(1)高窪層の断層
本層中の断層は、津幡町浅谷西部、金沢市利屋町および二日市町東方の丘陵部にみられる。NNE−SSW〜NE−SW走向、52〜90°北西傾斜、およびNW−SE走向、59°北東傾斜あるいは62°南西傾斜を示す。見かけの変位は、わかるもので数cm〜数m程度の正断層であり、また破砕幅1cm以下の小断層である。図2−4−5−2に高窪層の断層面のシュミットネット下半球投影図を示す。
(2)大桑層の断層
本層中の断層は、津幡町〜金沢市柳橋町にみられる。NNE−SSW〜NE−SW走向、22〜85°南西傾斜および48〜86°北西傾斜を示す。断層の走向は、新編「日本の活断層」に示されているリニアメントの方向にほぼ一致する傾向にある。 見かけの変位は、わかるもので数cm〜数m程度であり、高窪層と同様にほとんどが正断層である。 また破砕幅15cm以下の小断層である。図2−4−5−3に大桑層の断層面のシュミットネット下半球投影図を示す。
(3)卯辰山層の断層
本層中の断層は、金沢市柳橋町にみられる。断層面の走向傾斜がN20°E/63°NWのものなど、多数の小断層が発達する。小断層の走向は、大桑層と同様に新編「日本の活断層」に示されているリニアメントの方向にほぼ一致する。見かけの変位は、わかるもので数cm〜数十cm程度であり、高窪層および大桑層と同様にほとんどが正断層である。また破砕幅1cm以下の小断層である。
図2−4−5−2 高窪層の断層面のシュミットネット下半球投影図
図2−4−5−3 大桑層の断層面のシュミットネット下半球投影図
(4)第四紀更新世後期以後(中位段丘堆積層以後)の地層の断層
今回の地表踏査では、第四紀更新世後期以後(中位段丘堆積層以後)の地層である高位砂礫層、中位段丘堆積層および低位段丘堆積層を切る断層露頭はみられなかった。また、沖積層は露頭がないため不明である。卯辰山層を切る小断層が、中位段丘堆積層まで切っているようにみえる露頭は見出されたが、現地で検討した結果、差別侵食による階段状の原地形であり、不整合面であった。
(5)考 察
今回の地表踏査では直接森本断層本体であることを示す断層露頭は確認できなかったが、断層位置を推定するいくつかの手がかりを得ることができた。
調査地域に分布する第三紀および第四紀更新世中期以前の地層(高位砂礫層以前)の地質構造は、東部で緩傾斜、西の丘陵地縁辺部に向かうにしたがって急傾斜になる撓曲構造を示している。
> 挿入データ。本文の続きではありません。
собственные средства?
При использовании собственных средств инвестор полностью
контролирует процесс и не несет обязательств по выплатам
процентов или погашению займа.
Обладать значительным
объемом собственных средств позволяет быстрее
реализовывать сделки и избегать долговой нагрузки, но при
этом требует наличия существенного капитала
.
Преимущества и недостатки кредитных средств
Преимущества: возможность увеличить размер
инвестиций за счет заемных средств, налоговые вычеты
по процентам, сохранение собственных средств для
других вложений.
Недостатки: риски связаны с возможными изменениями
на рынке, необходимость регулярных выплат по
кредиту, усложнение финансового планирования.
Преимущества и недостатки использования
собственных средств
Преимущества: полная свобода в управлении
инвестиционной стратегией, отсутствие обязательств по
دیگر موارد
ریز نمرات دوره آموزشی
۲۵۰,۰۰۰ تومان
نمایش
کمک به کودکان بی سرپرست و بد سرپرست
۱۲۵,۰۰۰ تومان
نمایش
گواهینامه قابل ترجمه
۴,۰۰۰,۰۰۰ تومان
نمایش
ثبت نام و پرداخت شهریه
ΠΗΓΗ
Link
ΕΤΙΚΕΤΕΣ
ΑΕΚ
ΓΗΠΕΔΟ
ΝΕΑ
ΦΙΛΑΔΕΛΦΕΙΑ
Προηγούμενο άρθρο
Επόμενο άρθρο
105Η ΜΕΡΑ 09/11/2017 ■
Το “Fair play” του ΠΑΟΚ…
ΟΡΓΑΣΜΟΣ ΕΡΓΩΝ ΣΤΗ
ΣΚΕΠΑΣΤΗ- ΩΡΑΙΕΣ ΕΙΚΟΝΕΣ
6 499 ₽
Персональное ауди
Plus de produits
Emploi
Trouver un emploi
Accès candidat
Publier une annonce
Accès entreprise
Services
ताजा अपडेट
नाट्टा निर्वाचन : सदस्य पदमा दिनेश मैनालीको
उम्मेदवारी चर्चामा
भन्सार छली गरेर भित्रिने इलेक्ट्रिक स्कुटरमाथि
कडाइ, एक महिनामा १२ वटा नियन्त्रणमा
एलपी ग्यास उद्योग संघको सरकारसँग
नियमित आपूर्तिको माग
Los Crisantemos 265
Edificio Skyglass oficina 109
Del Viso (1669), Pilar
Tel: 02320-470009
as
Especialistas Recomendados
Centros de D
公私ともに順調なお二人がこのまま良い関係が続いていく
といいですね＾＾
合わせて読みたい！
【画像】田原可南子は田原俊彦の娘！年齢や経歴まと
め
また、丘陵地縁辺部の地層の傾斜が最大72°で、大部分が30〜50°程度の急傾斜を示している。これらのことから、調査地域に分布する地層の撓曲構造を支配する断層は、調査地域東部の丘陵地と西部に広がる金沢平野との境界部付近ではなく、それより西側の沖積層が広がる平野部に伏在すると推定される。
一方、踏査で確認された小断層は、その変位および破砕の程度などが小規模な正断層で連続性に乏しいことや、ほぼ撓曲の軸に平行な方向に発達している傾向があることなどから、褶曲作用により生じた引っ張り力によって形成されたものと考えられる。